For the entries that follow, give the number of lines holding the string "weight" and nothing more.

* User interface change data *
=====
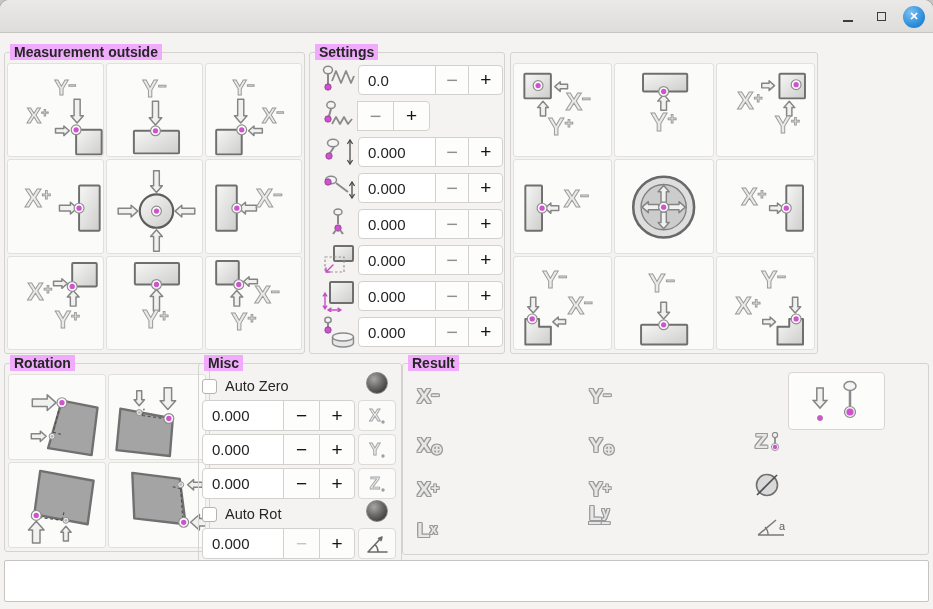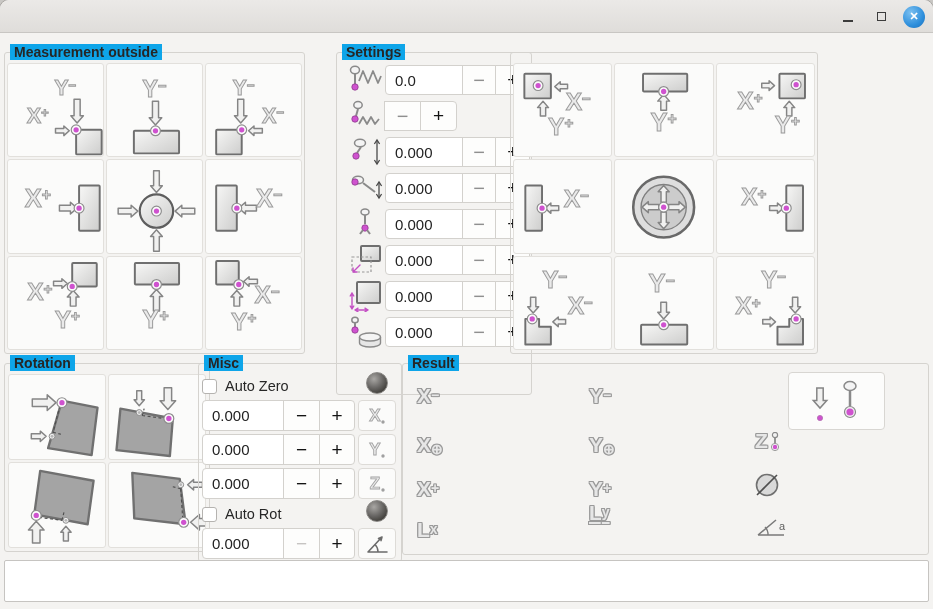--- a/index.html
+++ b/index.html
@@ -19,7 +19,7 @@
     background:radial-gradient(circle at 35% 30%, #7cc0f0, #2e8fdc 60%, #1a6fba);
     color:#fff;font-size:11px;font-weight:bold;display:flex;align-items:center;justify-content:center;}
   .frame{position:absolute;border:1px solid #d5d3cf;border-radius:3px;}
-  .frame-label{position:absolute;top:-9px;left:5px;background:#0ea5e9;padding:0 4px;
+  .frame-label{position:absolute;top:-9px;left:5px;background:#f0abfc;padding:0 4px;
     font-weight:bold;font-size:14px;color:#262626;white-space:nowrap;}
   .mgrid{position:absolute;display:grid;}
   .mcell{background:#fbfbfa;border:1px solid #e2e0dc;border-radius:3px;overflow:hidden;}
=====
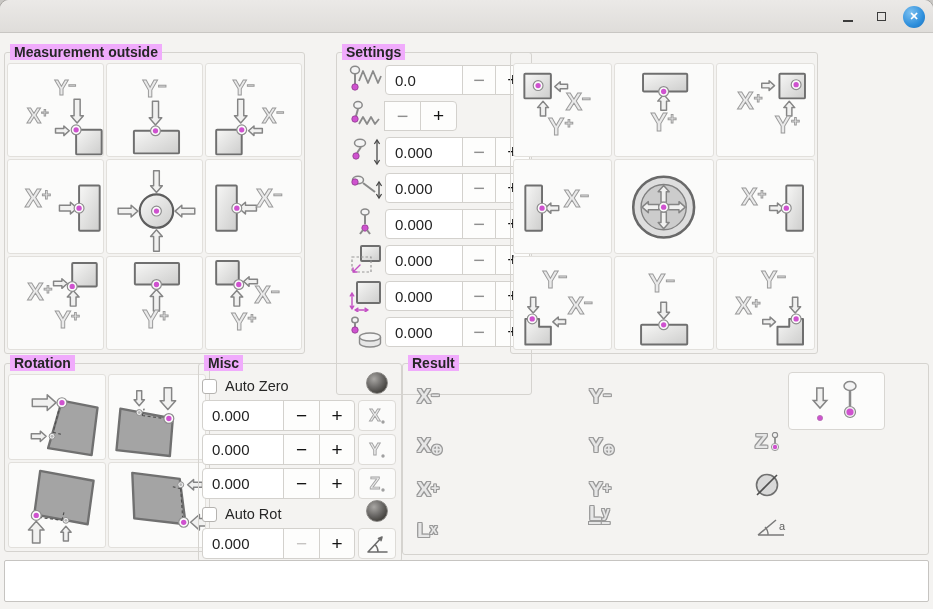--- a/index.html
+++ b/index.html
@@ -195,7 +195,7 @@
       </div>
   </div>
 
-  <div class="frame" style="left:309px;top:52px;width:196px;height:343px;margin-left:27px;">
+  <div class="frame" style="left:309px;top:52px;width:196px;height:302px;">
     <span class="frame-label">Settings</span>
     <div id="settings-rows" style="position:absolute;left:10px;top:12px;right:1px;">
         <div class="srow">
=====
* Response to this task *
2